Frank had given me a 16mm reduction print of the The Cradle is Rocking. I projected this print in many times in the 1970s and 1980s, and stored it in a damp basement in my house.  When I decided to put it on Folkstreams.net, I sent my print to Colorlab for a transfer.  The transfer showed what terrible shape my print was in, and I decided to try to find a better one.  I streamed my print on youtube with a plea for help finding a better one.  I also looked in the National Archives, the Library of Congress, and put out inquires on the Association of Moving Image Archivists list serve.

I didn’t have much success.  By law, USIA films could not be shown in the USA. So most prints would have been 16mm prints in USIA Libraries overseas.  These no longer exist.  But I located one 16mm print in the archives of Australia (probably left over from the USIA library there) and a VHS copy of the film made from a Canadian video copy. 

Frank DeCola was a few years older than me so he was born in the 1930s.  His wife’s name was Vera and I paid for a search on the Internet for Vera DeCola and found a Vera DeCola near Boston.  I called the number but it had been disconnected.  I feared that she had died.

Frank and Vera had two children and from my Internet search,  I was reminded that the daughter’s name was Valery DeCola.  I search Facebook and found a Valery DeCola who was about the age that Frank’s daughter would have been.  I sent a message to her on Facebook, and she replied. Valery (and her mother who was still living but in Italy) had no prints of The Cradle is Rocking.  Valery thought that her cousin, Frank’s nephew Phil DeCola might have a print.  

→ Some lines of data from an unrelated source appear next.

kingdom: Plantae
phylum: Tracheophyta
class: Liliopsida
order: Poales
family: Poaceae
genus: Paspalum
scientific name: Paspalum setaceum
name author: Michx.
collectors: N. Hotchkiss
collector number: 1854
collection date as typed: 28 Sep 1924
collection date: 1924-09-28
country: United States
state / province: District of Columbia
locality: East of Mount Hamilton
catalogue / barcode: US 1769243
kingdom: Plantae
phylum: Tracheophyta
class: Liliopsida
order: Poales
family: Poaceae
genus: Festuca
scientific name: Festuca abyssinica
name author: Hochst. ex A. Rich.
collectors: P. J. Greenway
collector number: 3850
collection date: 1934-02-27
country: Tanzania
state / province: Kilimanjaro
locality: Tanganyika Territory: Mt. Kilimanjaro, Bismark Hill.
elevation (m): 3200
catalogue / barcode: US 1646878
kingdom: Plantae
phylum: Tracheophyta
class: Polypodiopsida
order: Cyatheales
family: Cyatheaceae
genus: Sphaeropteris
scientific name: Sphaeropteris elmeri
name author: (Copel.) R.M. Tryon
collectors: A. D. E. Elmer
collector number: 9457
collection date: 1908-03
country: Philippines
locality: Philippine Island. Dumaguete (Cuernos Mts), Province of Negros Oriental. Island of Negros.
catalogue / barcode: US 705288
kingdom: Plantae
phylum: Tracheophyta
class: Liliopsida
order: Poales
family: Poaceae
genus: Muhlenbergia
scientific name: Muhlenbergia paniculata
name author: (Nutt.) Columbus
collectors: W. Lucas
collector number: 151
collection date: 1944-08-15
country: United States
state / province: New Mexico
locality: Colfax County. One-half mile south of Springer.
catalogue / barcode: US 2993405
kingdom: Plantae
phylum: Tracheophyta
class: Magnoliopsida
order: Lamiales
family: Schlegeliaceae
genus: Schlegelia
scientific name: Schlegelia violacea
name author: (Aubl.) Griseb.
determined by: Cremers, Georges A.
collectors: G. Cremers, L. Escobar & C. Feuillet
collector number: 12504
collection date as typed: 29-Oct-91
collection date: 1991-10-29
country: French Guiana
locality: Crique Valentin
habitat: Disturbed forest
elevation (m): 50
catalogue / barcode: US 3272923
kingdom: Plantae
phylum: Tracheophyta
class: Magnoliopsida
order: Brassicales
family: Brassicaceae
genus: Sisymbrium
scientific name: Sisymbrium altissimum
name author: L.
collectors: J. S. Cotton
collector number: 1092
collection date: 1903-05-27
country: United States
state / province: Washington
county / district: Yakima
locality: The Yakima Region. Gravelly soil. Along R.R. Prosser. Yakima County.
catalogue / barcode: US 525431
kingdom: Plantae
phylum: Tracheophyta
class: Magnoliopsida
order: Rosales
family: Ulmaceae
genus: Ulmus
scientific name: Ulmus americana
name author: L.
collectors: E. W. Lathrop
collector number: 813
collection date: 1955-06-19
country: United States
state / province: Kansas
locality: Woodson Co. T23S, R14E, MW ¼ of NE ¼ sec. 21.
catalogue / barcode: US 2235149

We contacted him and Phil did have a print, which he hand delivered to Colorlab in Rockville, MD for transfer to digital beta.  The print and the dbeta were deposited in the Folkstreams collection in the Southern Folklife Collection at the University of North Carolina in Chapel Hill, where we keep the Folkstreams archive.  This was all done by email and postal mail, so I never saw the print myself and assumed that it was a 16mm print like mine.

Colorlab prepared a bid on the restoration work based on 16mm footage, but when the print arrived for cleaning, I got a call that this print was a 35mm print and that the estimate would need to be revised. 

We were very lucky.  The print is probably the only 35mm print in existence, and it was in perfect shape.  I doubt if it had ever been projected.  We now have that print, a dupe negative from the print, an answer print (proof release print) and a regular release print. So we have three positive copies of the 12 minute film and a negative copy with a negative optical track for printing. All in 35mm.